##### Records shown #####

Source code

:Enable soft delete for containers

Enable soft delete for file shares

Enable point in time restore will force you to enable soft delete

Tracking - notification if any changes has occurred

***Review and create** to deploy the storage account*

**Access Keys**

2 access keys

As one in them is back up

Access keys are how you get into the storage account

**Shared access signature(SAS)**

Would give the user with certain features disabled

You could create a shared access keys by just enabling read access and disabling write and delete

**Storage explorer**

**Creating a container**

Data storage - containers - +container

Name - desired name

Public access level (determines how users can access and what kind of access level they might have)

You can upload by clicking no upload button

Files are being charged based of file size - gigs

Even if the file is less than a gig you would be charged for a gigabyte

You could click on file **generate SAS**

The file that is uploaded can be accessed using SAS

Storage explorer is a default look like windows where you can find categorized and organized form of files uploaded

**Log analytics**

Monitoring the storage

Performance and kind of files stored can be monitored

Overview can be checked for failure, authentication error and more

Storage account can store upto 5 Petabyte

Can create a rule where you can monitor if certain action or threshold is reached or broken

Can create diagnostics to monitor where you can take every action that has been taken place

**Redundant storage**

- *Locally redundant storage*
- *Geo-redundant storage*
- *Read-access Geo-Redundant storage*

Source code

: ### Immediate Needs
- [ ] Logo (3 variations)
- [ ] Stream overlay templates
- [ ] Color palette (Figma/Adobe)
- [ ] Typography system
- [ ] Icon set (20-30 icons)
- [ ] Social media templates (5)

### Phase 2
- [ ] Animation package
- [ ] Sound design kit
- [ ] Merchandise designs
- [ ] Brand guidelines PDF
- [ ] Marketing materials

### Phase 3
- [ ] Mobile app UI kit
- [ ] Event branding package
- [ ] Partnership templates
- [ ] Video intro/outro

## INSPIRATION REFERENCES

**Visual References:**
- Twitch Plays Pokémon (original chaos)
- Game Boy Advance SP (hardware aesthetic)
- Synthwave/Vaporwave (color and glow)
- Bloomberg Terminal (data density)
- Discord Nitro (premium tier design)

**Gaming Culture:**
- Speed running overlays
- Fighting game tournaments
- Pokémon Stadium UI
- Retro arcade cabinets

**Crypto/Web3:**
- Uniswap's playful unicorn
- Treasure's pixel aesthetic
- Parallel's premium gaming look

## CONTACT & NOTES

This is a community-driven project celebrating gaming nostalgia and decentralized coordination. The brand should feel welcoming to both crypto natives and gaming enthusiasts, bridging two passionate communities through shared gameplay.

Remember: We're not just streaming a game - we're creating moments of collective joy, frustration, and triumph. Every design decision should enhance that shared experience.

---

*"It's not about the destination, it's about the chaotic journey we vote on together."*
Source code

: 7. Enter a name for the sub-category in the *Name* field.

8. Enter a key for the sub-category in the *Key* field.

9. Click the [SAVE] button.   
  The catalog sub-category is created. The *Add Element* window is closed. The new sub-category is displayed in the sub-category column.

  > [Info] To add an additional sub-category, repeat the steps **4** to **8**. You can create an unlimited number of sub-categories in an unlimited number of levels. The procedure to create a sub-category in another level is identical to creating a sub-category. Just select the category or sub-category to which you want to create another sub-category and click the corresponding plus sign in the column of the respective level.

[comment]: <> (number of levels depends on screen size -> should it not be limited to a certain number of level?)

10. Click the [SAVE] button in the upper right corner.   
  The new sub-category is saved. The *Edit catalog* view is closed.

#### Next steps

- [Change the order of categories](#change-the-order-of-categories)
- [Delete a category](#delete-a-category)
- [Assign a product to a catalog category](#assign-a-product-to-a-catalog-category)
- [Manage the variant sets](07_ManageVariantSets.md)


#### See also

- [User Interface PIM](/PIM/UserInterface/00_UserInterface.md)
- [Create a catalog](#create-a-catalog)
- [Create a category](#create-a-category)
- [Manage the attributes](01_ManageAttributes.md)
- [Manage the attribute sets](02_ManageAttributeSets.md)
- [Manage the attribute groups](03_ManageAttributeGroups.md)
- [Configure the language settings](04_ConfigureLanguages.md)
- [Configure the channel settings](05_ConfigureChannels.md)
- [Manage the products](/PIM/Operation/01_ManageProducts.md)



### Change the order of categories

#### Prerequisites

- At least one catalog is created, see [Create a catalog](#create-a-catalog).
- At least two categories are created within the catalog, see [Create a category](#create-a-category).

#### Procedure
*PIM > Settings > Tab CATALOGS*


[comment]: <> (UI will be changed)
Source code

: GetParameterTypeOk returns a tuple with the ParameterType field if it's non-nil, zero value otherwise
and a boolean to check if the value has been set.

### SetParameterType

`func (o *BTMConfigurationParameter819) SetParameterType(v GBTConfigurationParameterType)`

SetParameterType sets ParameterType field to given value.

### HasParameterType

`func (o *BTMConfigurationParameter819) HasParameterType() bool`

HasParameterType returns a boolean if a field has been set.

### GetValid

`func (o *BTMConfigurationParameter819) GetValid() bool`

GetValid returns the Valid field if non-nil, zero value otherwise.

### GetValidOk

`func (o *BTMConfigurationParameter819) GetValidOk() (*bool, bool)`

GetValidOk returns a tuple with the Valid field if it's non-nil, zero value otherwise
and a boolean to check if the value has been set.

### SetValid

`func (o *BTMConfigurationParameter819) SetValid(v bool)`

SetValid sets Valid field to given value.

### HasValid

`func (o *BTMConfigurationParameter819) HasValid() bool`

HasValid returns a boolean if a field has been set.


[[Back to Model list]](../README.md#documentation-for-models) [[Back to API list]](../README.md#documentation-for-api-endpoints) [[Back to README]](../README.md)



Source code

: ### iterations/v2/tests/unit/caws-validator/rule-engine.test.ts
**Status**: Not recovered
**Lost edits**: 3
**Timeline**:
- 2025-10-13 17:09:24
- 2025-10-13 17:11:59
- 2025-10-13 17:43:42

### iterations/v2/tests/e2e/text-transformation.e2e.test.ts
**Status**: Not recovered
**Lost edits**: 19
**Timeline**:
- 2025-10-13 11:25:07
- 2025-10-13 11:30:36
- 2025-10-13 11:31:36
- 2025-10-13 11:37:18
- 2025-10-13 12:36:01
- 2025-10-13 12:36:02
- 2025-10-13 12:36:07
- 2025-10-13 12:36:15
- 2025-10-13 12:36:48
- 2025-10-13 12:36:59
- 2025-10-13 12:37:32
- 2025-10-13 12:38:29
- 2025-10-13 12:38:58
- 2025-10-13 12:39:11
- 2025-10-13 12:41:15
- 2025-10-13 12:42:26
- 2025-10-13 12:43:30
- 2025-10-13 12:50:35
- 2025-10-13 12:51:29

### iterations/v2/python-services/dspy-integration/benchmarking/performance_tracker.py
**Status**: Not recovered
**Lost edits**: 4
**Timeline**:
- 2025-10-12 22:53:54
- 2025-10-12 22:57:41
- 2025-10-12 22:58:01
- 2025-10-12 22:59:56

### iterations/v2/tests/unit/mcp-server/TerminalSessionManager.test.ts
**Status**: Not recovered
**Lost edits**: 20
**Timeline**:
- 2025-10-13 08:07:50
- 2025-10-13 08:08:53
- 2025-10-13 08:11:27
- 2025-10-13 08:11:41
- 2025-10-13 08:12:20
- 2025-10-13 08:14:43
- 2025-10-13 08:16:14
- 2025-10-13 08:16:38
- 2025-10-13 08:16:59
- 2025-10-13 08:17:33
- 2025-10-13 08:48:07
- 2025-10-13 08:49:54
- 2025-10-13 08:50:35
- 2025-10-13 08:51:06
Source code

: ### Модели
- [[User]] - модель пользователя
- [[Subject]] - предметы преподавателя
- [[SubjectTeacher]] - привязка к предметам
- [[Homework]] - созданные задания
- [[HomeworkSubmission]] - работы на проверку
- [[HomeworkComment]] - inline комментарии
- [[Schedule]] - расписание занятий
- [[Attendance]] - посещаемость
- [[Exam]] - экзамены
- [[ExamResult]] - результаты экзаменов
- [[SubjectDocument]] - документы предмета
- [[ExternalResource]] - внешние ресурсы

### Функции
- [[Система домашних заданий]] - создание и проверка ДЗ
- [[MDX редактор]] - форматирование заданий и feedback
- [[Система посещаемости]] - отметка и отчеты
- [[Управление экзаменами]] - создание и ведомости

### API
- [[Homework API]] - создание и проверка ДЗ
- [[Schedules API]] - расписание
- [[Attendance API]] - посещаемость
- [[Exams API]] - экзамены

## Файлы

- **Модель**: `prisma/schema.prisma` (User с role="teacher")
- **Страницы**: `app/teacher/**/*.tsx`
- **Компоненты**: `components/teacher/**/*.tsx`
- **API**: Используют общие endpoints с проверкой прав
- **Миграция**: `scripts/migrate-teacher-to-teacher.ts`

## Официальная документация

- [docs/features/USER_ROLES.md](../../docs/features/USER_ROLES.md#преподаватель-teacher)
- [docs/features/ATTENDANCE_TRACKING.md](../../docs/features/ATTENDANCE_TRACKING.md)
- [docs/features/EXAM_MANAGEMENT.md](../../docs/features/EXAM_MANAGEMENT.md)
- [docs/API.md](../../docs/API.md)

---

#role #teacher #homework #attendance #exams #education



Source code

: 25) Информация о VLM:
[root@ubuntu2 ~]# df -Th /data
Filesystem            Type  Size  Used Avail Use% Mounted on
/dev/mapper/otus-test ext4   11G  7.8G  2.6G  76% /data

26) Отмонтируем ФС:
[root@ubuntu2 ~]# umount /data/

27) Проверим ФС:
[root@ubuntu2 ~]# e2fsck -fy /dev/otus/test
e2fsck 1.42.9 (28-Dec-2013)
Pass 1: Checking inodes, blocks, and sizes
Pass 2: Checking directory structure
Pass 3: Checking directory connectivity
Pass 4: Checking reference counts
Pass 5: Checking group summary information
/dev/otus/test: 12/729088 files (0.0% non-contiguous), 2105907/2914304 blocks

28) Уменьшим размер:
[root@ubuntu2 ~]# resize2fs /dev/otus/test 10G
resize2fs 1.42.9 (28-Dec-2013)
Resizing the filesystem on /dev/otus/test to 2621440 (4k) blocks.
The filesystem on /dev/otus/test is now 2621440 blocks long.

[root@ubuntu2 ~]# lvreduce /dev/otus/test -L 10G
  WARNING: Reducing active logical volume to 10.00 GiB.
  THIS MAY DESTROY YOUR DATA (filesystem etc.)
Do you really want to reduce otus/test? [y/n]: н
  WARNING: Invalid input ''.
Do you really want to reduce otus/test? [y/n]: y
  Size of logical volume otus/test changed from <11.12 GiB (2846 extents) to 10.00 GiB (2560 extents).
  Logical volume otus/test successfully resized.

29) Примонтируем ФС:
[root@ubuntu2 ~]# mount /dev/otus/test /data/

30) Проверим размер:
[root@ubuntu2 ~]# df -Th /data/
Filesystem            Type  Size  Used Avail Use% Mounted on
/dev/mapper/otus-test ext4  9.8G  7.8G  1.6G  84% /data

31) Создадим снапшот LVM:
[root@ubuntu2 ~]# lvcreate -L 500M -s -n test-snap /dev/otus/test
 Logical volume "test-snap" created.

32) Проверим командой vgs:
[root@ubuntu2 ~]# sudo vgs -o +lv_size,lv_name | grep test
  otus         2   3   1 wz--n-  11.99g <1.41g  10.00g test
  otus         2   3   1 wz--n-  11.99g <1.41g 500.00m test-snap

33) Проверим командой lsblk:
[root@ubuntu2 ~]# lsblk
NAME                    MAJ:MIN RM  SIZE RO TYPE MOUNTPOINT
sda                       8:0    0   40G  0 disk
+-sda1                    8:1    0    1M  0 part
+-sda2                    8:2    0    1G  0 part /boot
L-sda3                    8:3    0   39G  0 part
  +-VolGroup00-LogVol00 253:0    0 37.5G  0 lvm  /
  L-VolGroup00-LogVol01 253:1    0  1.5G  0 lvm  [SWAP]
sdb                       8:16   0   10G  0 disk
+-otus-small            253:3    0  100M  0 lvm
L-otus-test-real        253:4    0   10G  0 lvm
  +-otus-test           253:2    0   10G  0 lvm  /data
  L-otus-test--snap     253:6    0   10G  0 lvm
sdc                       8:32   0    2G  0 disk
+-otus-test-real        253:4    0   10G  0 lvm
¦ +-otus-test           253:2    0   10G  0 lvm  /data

#####

- What to produce: From the data above, output only the lines between the line containing "e2fsck 1.42.9 (28-Dec-2013)" and the line containing "The filesystem on /dev/otus/test is", inclusive, exactly as written.

- Output for this task:
e2fsck 1.42.9 (28-Dec-2013)
Pass 1: Checking inodes, blocks, and sizes
Pass 2: Checking directory structure
Pass 3: Checking directory connectivity
Pass 4: Checking reference counts
Pass 5: Checking group summary information
/dev/otus/test: 12/729088 files (0.0% non-contiguous), 2105907/2914304 blocks

28) Уменьшим размер:
[root@ubuntu2 ~]# resize2fs /dev/otus/test 10G
resize2fs 1.42.9 (28-Dec-2013)
Resizing the filesystem on /dev/otus/test to 2621440 (4k) blocks.
The filesystem on /dev/otus/test is now 2621440 blocks long.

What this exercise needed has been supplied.